Work instructions:
Write the next part of the book review of The Disappearance of Alistair Ainsworth, starting right after its last sentence.

Text excerpt:
▼▼▼

A review by skconaghan
The Disappearance of Alistair Ainsworth by Leonard Goldberg

adventurous informative mysterious fast-paced
  • Plot- or character-driven? Plot
  • Strong character development? No
  • Loveable characters? It's complicated
  • Diverse cast of characters? N/A
  • Flaws of characters a main focus? Yes

3.0

Code breaking is at the heart of all clues in the chase to recover Alistair Ainsworth, a genius chess-master code-breaker of British Intelligence during the tense years of the first world war. 
 
Another coolly delivered script recounting the latest adventure of most of the adult children found in the original Sherlock Holmes series. 
 
Our clever author has sidestepped the ‘no additional stories to the life of Sherlock’ stipulation of the Doyle Estate copyright by rewriting them anyways, and masking everyone in faces of the next generation. And he’s not strayed far from the characters, contexts, and clue-hunting strategies of the deceased Sherlock. The trouble in doing so, is that we are waiting for the astounding genius employed by Doyle—and it is yet forthcoming. Well, we can hope. Goldberg might need to stray a bit more with these promising new characters for my interest to be fully engaged. Genetics can’t be that overpowering so as the child is entirely absorbed in the idiosyncrasies and personality of the parent. 
 
There is entertainment here, and the plot is well constructed—it’s the use of carbon-copy replicas of the original characters (albeit, the continuing story of Dr. John Watson is interesting) that lacks imagination and sense of depth in relationship. I’d like to see more of their own personalities in the stories, not only the unravelling of mysteries and stellar medical analyses. 
 
That said, the accurate medical terms, descriptions of injuries, surgical procedures, and pathological insights to causes of death are the indisputable highlight on this neutral canvas of rather bland characters.

▲▲▲

Collected data
▼▼▼

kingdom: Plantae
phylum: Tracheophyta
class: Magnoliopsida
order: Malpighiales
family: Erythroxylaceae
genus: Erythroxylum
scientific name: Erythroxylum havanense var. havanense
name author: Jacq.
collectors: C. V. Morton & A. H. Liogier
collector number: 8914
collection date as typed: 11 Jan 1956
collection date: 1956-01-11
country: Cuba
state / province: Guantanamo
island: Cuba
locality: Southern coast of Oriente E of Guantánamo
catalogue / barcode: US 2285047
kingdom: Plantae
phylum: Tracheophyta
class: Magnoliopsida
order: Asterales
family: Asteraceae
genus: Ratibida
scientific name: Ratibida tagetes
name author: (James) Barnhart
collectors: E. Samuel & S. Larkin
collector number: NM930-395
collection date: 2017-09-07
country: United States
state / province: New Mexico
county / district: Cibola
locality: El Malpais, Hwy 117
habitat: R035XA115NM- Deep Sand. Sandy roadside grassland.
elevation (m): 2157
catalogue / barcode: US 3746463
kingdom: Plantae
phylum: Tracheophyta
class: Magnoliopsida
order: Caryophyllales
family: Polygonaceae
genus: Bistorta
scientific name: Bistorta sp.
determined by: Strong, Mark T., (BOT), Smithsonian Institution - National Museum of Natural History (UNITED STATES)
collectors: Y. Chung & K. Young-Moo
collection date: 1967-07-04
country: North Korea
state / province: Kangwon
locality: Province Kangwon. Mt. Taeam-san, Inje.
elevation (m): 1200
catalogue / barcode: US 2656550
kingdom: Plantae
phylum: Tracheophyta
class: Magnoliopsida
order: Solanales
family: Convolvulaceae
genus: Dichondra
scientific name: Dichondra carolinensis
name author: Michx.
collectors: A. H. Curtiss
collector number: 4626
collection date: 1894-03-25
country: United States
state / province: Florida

▲▲▲

Response area:
Joanna Blalock (nee Holmes now Watson) smokes so much all I can smell off the page is cigarettes—it’s reminiscent of my childhood in the 70s & 80s, but then, Turkish cigarettes in the early 1900s weren’t stuffed with tar and carcinogens (still aren’t), which makes me wonder: why the blue smoke? I’m not wondering to the extent I’ll go out and experiment (though, I’m tempted)—all the talk of cigarette smoke and haze was giving me eye-burn and lung-clog. Is Joanna’s chain-smoking really necessary? But I suppose it’s 1915 and as the American Surgeon General had put his stamp of approval on fags in America... I admit, even my own grandmother, a product of the 1930s, was a prolific chain-smoker and could dangle a five-centimetre hook of burnt ash off a glowing snout, light her next off the previous, have three going at the once in different rooms of the house, and I, by some miracle, never once suffered a burn… 
 
But, if I have to hear one more time about this pretentiously intelligent woman’s ‘Mona Lisa smile’ I might throw the book… 
 
Discrepancies: I notice the ‘pants’ slip has been remedied in the 3rd novel from previous instalments in the series, and we now have proper English people calling trousers by their proper name, lest we believe grown men to be traipsing round the streets of London in their undergarments. Whew. 
 
My last beef: ‘gotten’ … never. You’ll never have heard any Brit worth his Sunday Carvery with a pint of Ale utter this word in the last millennium. We might have some young people in this new generation who have been inundated by American literature and television use the Americanised version of the past participle, but not educated upper-middle class Londoners in 1915… 
 
Other than that, I was adequately entertained for four and a half hours while cooking and cleaning.